The Alert Cleanup Discipline

Alerts accumulate. The cleanup that prevents alert sprawl.

Why alerts accumulate

Each new feature ships with a few alerts and nobody removes the old ones. After 2 years a team owns 200 alerts and uses 30; the cost is paid by on-call because noisy alerts mask real ones, train responders to ignore pages, and burn out rotations. Cleanup is not optional because without scheduled pruning, alert sprawl is mathematically guaranteed.

The quarterly cleanup

Every quarter each team reviews all alerts they own. Decision per alert: keep, retune, retire; retire any alert that fired zero times last quarter and is not a safety net; retire any alert that fired but had no action taken; block the cleanup ritual on the on-call calendar because if it is not scheduled, it does not happen.

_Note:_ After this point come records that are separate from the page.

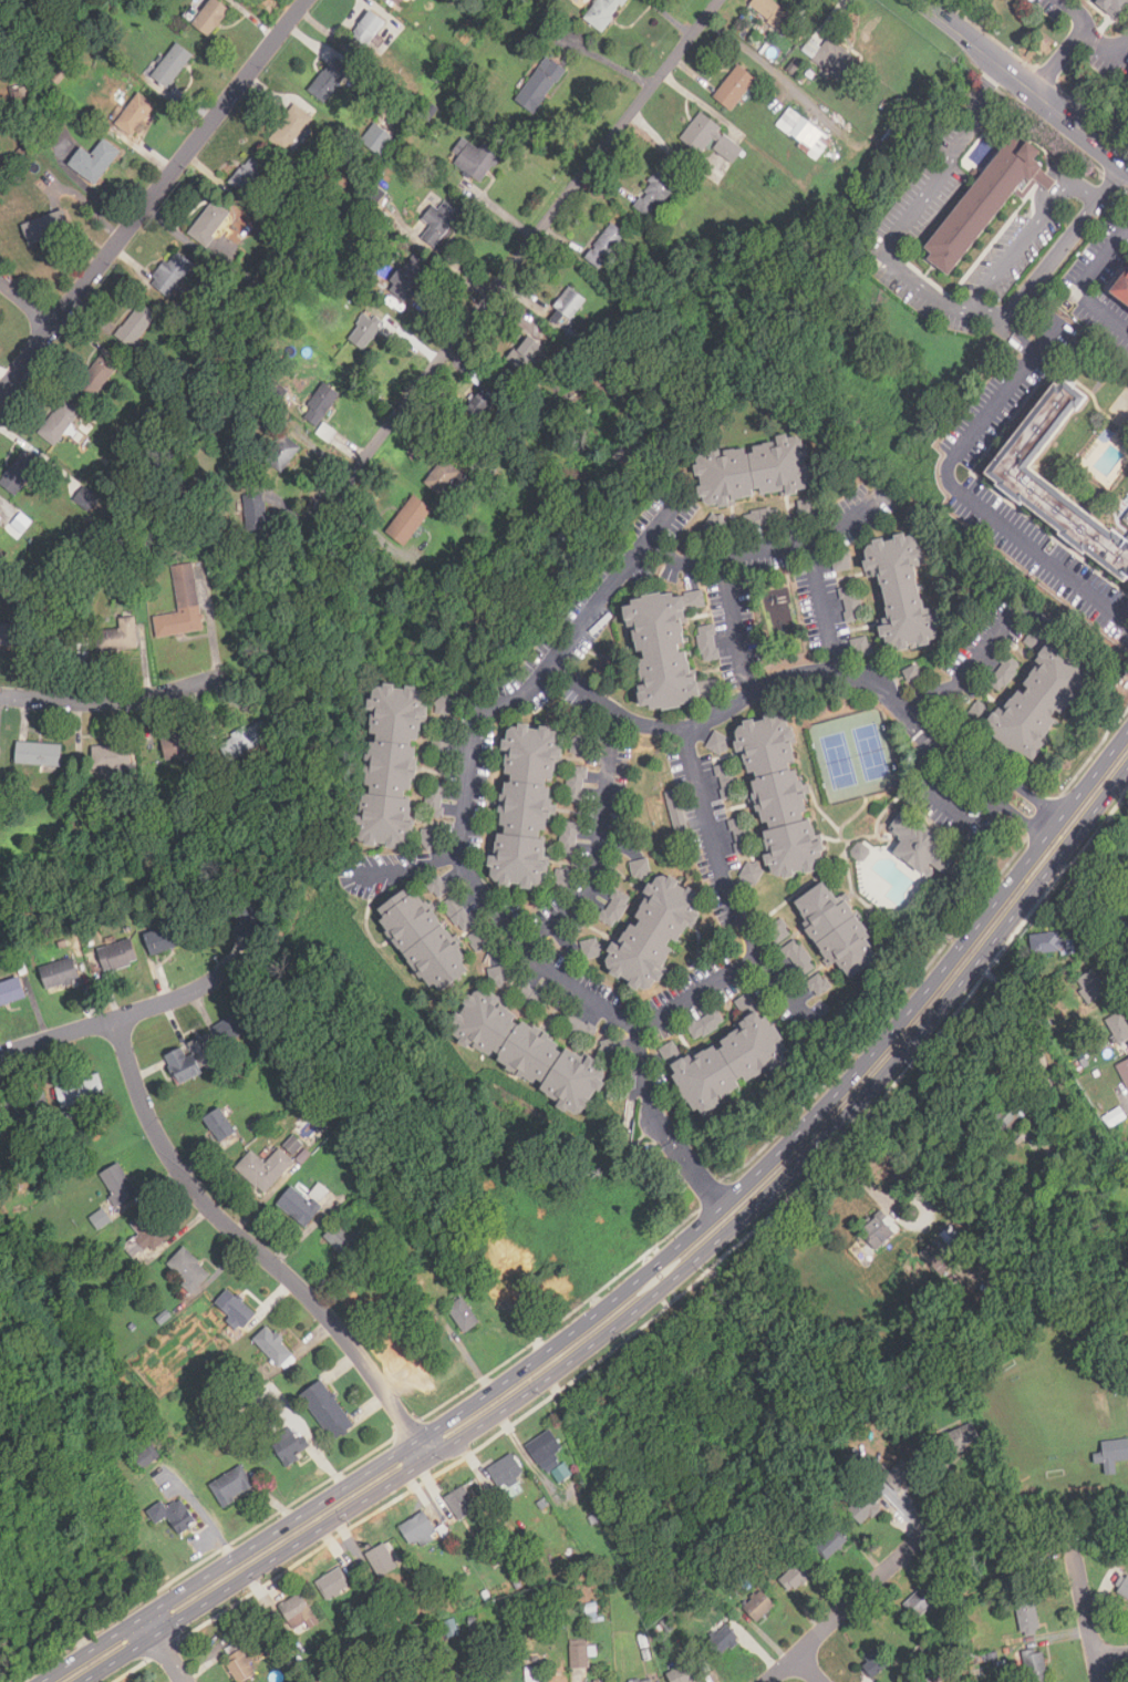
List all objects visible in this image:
building: (399, 1)
building: (1116, 4)
building: (602, 12)
building: (774, 14)
road: (1075, 14)
building: (210, 16)
building: (369, 29)
road: (1107, 48)
building: (836, 58)
road: (1059, 63)
building: (171, 65)
building: (328, 79)
building: (540, 84)
road: (1023, 85)
building: (734, 87)
building: (137, 110)
building: (290, 127)
building: (803, 132)
building: (709, 137)
building: (377, 139)
building: (473, 158)
building: (94, 160)
building: (249, 175)
building: (655, 192)
road: (153, 197)
building: (984, 197)
building: (210, 222)
building: (439, 222)
building: (42, 228)
road: (1027, 236)
building: (605, 245)
road: (524, 251)
building: (171, 272)
building: (408, 277)
road: (1079, 281)
building: (1121, 287)
road: (926, 293)
road: (26, 303)
building: (567, 306)
building: (136, 323)
building: (364, 330)
building: (578, 334)
building: (526, 356)
building: (96, 375)
building: (479, 401)
building: (319, 405)
building: (59, 421)
building: (282, 452)
building: (754, 470)
building: (19, 471)
building: (1013, 472)
building: (443, 477)
road: (962, 494)
building: (86, 498)
building: (0, 507)
building: (254, 511)
building: (759, 518)
building: (408, 520)
building: (1126, 520)
building: (18, 524)
building: (715, 524)
road: (761, 548)
building: (902, 591)
building: (181, 604)
building: (851, 604)
road: (820, 606)
road: (209, 621)
road: (730, 627)
building: (1037, 632)
building: (9, 634)
building: (58, 635)
building: (118, 636)
building: (708, 642)
building: (860, 646)
building: (660, 649)
road: (966, 670)
building: (1004, 672)
building: (911, 673)
road: (115, 698)
building: (1040, 701)
building: (446, 704)
road: (734, 704)
building: (245, 739)
building: (718, 742)
building: (179, 745)
building: (38, 754)
park: (855, 755)
building: (111, 756)
building: (392, 765)
road: (989, 774)
road: (1093, 777)
building: (726, 781)
building: (576, 783)
building: (780, 795)
road: (1101, 801)
building: (526, 805)
road: (960, 814)
road: (462, 823)
building: (741, 835)
building: (570, 837)
building: (920, 844)
road: (597, 845)
building: (640, 867)
road: (406, 868)
building: (752, 871)
building: (614, 906)
road: (733, 910)
building: (458, 912)
building: (241, 913)
road: (1106, 914)
building: (654, 931)
building: (838, 931)
building: (778, 932)
building: (168, 937)
building: (424, 939)
building: (1050, 944)
building: (591, 947)
building: (117, 955)
building: (799, 957)
building: (59, 973)
road: (777, 981)
building: (818, 984)
building: (1091, 985)
building: (10, 991)
road: (117, 1015)
road: (899, 1022)
building: (704, 1023)
building: (235, 1024)
building: (1118, 1025)
road: (915, 1035)
building: (530, 1050)
building: (190, 1059)
building: (729, 1061)
building: (1123, 1070)
building: (80, 1090)
building: (26, 1105)
building: (1010, 1114)
building: (1113, 1117)
building: (218, 1124)
building: (295, 1145)
building: (263, 1168)
road: (696, 1172)
building: (117, 1183)
building: (298, 1205)
building: (100, 1218)
building: (876, 1229)
building: (145, 1233)
building: (345, 1240)
building: (952, 1240)
road: (255, 1247)
building: (188, 1269)
building: (234, 1308)
building: (462, 1314)
road: (575, 1329)
road: (589, 1345)
building: (272, 1346)
building: (327, 1410)
building: (960, 1438)
building: (288, 1446)
building: (1113, 1453)
building: (146, 1456)
building: (549, 1457)
building: (505, 1471)
building: (898, 1474)
building: (231, 1486)
building: (461, 1502)
building: (869, 1511)
building: (173, 1515)
building: (417, 1529)
building: (829, 1544)
building: (380, 1560)
road: (229, 1561)
road: (256, 1570)
building: (1017, 1570)
building: (794, 1576)
park: (45, 1578)
building: (332, 1583)
building: (1123, 1588)
road: (854, 1599)
building: (921, 1600)
building: (758, 1605)
building: (297, 1612)
building: (1027, 1615)
road: (1088, 1617)
building: (721, 1639)
road: (161, 1650)
building: (0, 1651)
road: (1111, 1655)
building: (578, 1656)
building: (872, 1662)
building: (1034, 1665)
building: (239, 1666)
road: (809, 1668)
building: (688, 1671)
building: (642, 1680)
building: (598, 1681)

Metrics that drive the cleanup

Three metrics drive cleanup decisions. Per-alert fire count last 90 days; per-alert action-taken rate (was an incident opened?); per-alert noise score (fires per resolution). A noise score above 5 (5 fires per real incident) is a candidate for retirement or major retuning; surface the metrics in a dashboard the team sees weekly so cleanup becomes default behaviour.

The political problem

Engineers are nervous about retiring alerts they wrote. “What if it catches something next quarter?” The counter: every alert has a cost paid in pages, and an alert that catches one issue per year but pages 100 times is a net loss. Make retirement reversible by moving the alert config to a retired/ folder in git rather than deleting it.

How to start cleanup this quarter

The starter ramp is concrete. Pull a report of all alerts with zero fires in 90 days and retire all of them (usually cuts 30% of the catalog); then look at the top 10 noisiest alerts and retune or retire each; repeat next quarter because steady-state alert count should be flat or decreasing.